GIVEN ENTRIES =>
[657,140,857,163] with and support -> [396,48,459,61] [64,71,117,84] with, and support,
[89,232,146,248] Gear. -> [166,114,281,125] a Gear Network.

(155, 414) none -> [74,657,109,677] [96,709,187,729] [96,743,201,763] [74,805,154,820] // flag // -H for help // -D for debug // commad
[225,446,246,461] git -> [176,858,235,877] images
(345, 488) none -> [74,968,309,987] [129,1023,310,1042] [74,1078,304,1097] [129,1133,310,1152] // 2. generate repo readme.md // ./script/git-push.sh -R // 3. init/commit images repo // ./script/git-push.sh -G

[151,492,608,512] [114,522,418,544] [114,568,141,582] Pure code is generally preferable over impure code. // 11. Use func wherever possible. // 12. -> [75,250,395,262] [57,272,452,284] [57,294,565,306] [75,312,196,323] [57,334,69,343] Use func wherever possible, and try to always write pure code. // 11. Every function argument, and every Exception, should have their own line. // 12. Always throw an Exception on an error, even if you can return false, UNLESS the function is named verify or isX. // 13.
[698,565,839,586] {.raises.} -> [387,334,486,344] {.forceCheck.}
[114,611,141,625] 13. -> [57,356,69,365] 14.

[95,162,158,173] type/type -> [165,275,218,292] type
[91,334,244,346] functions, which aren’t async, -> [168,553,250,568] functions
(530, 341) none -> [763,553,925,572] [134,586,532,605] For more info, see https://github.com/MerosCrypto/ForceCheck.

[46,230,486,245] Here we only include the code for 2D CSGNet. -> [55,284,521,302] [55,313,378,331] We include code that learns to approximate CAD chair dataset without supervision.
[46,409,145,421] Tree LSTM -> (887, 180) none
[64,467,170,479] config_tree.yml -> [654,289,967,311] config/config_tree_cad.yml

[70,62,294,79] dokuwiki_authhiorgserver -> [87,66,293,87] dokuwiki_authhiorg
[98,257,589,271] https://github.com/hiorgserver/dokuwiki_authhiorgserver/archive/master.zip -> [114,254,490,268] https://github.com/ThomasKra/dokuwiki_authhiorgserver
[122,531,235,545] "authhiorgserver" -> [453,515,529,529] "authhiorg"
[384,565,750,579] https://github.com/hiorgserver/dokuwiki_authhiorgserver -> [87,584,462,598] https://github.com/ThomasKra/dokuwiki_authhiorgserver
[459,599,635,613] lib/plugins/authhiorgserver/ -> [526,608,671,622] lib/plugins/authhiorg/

EXERCISE DESCRIPTION => The entries above are to be restated word for word.

REPLY TO THE TASK =>
[657,140,857,163] with and support -> [396,48,459,61] [64,71,117,84] with, and support,
[89,232,146,248] Gear. -> [166,114,281,125] a Gear Network.

(155, 414) none -> [74,657,109,677] [96,709,187,729] [96,743,201,763] [74,805,154,820] // flag // -H for help // -D for debug // commad
[225,446,246,461] git -> [176,858,235,877] images
(345, 488) none -> [74,968,309,987] [129,1023,310,1042] [74,1078,304,1097] [129,1133,310,1152] // 2. generate repo readme.md // ./script/git-push.sh -R // 3. init/commit images repo // ./script/git-push.sh -G

[151,492,608,512] [114,522,418,544] [114,568,141,582] Pure code is generally preferable over impure code. // 11. Use func wherever possible. // 12. -> [75,250,395,262] [57,272,452,284] [57,294,565,306] [75,312,196,323] [57,334,69,343] Use func wherever possible, and try to always write pure code. // 11. Every function argument, and every Exception, should have their own line. // 12. Always throw an Exception on an error, even if you can return false, UNLESS the function is named verify or isX. // 13.
[698,565,839,586] {.raises.} -> [387,334,486,344] {.forceCheck.}
[114,611,141,625] 13. -> [57,356,69,365] 14.

[95,162,158,173] type/type -> [165,275,218,292] type
[91,334,244,346] functions, which aren’t async, -> [168,553,250,568] functions
(530, 341) none -> [763,553,925,572] [134,586,532,605] For more info, see https://github.com/MerosCrypto/ForceCheck.

[46,230,486,245] Here we only include the code for 2D CSGNet. -> [55,284,521,302] [55,313,378,331] We include code that learns to approximate CAD chair dataset without supervision.
[46,409,145,421] Tree LSTM -> (887, 180) none
[64,467,170,479] config_tree.yml -> [654,289,967,311] config/config_tree_cad.yml

[70,62,294,79] dokuwiki_authhiorgserver -> [87,66,293,87] dokuwiki_authhiorg
[98,257,589,271] https://github.com/hiorgserver/dokuwiki_authhiorgserver/archive/master.zip -> [114,254,490,268] https://github.com/ThomasKra/dokuwiki_authhiorgserver
[122,531,235,545] "authhiorgserver" -> [453,515,529,529] "authhiorg"
[384,565,750,579] https://github.com/hiorgserver/dokuwiki_authhiorgserver -> [87,584,462,598] https://github.com/ThomasKra/dokuwiki_authhiorgserver
[459,599,635,613] lib/plugins/authhiorgserver/ -> [526,608,671,622] lib/plugins/authhiorg/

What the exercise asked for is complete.